● **WHAT TO DO**:
1. In the difference-in-differences text, why does the method not need data on race, diet, education, and lifestyle? Answer in one to three sentences.
2. Answer from the difference-in-differences text:
(a) What was used to illustrate the concepts involving fine particle air pollution?
(b) What three examples of the treatment are listed?
(c) In what kind of studies is the method used?
3. Resume the difference-in-differences text after its final sentence.

● **STUDY TEXT**:
%%

Comparing temporal changes in mortality with changes in air pollution, smoking, and economic status avoids the need for geographic data on race, diet, education, and lifestyle factors that the researchers chose to ignore. But, this data is often difficult to obtain. A difference-in-difference analysis does not require this data, and I used measured PM2.5 to illustrate the concepts involving fine particle air pollution.

A quick aside: The difference-in-differences (DiD) method is a statistical approach used in observational studies to estimate the causal impact of a treatment or intervention. It involves comparing outcome changes over time between a treatment group, i.e., scrubbers, retirements, fuel changes, and a control group. The difference in the average change in outcomes for the treatment group compared to the control group before and after the treatment, the difference-in-difference helps control for time-invariant factors (race, diet, education, and lifestyle) and provides a more robust estimate of causal effects.

%%

● **ENTRIES SUPPLIED**:

%%

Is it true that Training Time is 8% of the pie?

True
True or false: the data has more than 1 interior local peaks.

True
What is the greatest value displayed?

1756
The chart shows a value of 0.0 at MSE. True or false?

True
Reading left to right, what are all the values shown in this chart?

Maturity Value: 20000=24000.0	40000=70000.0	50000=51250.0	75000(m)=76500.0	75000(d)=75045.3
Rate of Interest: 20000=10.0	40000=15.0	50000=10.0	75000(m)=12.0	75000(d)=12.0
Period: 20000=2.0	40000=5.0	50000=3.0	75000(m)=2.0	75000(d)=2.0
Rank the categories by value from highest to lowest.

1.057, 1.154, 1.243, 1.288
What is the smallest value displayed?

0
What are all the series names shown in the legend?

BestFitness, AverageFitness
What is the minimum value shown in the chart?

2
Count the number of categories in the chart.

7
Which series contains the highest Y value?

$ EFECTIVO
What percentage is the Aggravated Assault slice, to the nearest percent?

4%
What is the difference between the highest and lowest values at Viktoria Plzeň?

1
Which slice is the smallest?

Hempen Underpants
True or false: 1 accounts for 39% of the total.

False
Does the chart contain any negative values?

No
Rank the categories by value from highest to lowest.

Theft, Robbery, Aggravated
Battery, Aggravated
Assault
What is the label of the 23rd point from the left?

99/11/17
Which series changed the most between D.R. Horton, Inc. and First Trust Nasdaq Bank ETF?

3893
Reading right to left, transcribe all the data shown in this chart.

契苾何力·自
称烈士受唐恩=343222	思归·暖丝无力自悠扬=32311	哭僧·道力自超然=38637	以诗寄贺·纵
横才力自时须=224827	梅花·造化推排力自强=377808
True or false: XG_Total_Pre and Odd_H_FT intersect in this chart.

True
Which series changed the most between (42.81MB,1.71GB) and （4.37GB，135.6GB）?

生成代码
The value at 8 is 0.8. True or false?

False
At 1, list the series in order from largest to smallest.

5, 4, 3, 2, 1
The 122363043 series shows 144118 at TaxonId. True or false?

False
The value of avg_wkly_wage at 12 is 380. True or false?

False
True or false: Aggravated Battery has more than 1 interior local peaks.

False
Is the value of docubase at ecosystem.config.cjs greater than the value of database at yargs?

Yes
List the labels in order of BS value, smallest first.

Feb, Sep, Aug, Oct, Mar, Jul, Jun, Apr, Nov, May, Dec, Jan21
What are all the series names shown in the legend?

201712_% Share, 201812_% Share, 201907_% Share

%%

● **ANSWER SECTION**:
1. The method compares changes in outcomes over time between a treatment group and a control group, before and after the treatment. That comparison controls for time-invariant factors such as race, diet, education, and lifestyle, so data on them is not required.

2.
(a) Measured PM2.5.
(b) Scrubbers, retirements, and fuel changes.
(c) Observational studies, to estimate the causal impact of a treatment or intervention.

3.
 

I compared changes in ambient air quality (PM2.5), smoking rates, and economic growth (GDP) in 3 coal-dependent states (KY, OH, WV) with those in three states not dependent on coal (MA, MD, VT). I used life expectancy at birth as the outcome measure since it accounts for differences in age distributions. In 2020, the “coal states” had half as much smoking, 28% less air pollution, 26% more economic growth, and two years longer life expectancy relative to 1999. [2] The strongest relationship with change in life expectancy was change in GDP, with a near-perfect correlation. Change in smoking was positively correlated with changes in PM2.5, but a statistical relationships between life expectancy and smoking or PM2.5 were not significant. Adverse effects of smoking are well established, as are benefits of economic well-being; long-term mortality benefits of reduced ambient PM2.5 remain to be confirmed.   

Timing.

Air pollution health effects depend on exposure patterns and duration and are classified as acute (over 1-7 days) or chronic (accumulated over decades).  These two modes' relevant mechanisms, pollutants, and susceptible subjects differ substantially. Short-term (daily) deaths are limited to the frail elderly and have been associated with peak concentrations of various pollutants, including particulate matter and ozone, with a relative excess mortality risk of about 6%. Since they tend to operate smoothly over time, power plant emissions are not likely to be associated with peak mortality events like heat waves or stagnation episodes.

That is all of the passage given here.